A Quaker on Greed
One first day about 1990 I brought a message to the Brevard (NC) Friends Meeting re greed. Those Brevard Quakers are among the best and brightest people I’ve known. However that message fell flat (I could tell!) After the meeting I asked the clerk (a former Methodist minister) if he didn’t think that for one man to be worth $50 B was obscene; he agreed; however I got the message that greed is not something Quakers talk about.
Plenty of talk about war; but never greed; but don’t people realize that greed is the most common cause of war?
Everyone knows the old saying about early Quakers: that they came to the New World to do good, and they did very well. That has been just as true of our country in the 20th Century. We’ve gone all over the world to do good, and we’ve done very well, so now we have extensive military installations in about 30 countries.
Like most people I was surprised and shocked at the violent objections of young people in Seattle to the meeting there of the WTO; it happened again a few years laters at Cancun.
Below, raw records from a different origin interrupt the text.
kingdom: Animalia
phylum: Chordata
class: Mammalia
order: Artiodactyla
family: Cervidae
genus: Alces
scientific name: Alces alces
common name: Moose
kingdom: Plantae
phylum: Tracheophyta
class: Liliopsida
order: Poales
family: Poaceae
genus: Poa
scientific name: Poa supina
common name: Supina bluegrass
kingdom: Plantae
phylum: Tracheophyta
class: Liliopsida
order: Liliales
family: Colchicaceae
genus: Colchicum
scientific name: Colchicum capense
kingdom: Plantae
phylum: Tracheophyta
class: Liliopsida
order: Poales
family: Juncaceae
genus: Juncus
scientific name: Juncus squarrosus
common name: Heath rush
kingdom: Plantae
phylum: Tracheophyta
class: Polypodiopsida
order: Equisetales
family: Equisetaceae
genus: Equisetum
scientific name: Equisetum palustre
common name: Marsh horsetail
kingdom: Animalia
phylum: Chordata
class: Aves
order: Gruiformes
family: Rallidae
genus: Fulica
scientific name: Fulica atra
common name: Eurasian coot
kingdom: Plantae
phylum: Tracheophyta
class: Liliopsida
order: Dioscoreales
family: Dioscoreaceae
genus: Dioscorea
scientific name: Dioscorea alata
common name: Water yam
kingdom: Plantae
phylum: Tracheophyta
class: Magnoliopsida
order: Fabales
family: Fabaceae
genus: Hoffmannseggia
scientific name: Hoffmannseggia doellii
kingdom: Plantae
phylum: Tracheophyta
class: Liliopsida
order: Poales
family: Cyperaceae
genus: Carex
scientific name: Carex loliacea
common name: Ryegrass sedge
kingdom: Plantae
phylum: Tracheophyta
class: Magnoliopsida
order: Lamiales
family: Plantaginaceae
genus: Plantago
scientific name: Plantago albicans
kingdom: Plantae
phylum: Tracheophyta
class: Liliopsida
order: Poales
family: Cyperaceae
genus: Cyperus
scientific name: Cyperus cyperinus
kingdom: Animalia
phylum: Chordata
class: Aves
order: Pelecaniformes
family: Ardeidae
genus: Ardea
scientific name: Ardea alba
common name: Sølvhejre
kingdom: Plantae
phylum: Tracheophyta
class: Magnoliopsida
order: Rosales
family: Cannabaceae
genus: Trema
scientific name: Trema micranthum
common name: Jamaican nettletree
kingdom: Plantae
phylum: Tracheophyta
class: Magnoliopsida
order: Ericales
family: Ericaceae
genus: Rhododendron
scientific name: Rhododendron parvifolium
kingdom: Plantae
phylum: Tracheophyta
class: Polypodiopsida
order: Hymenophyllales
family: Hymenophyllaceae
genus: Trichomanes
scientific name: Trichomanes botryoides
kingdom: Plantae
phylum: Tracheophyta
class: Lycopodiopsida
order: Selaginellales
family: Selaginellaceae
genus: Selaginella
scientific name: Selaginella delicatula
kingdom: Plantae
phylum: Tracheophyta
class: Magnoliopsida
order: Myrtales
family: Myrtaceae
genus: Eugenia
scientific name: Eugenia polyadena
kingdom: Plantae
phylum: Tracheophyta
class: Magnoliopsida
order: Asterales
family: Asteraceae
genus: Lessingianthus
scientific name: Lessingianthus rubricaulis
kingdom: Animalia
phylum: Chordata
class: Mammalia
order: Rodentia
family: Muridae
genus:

Recently I’ve learned a little about why that happened:
Our “farmers” (corporations), with the help of the taxpayer have produced many, many tons of cheap grain to export to the Third World, thereby pauperizing the native farmers.
An economic 9-11 occured recently at Cancun when China, India, Brazil and S.Africa got together to refuse WTO’s proposed exemptions of subsidies for American and European grain producers. In fact India itself exported 6 million tons of grain to hungrier nations (without subsidies).
I suppose doing good always leads to doing well, but doing well— for whom?
I know everyone hates war, but am I the only Quaker concerned about greed?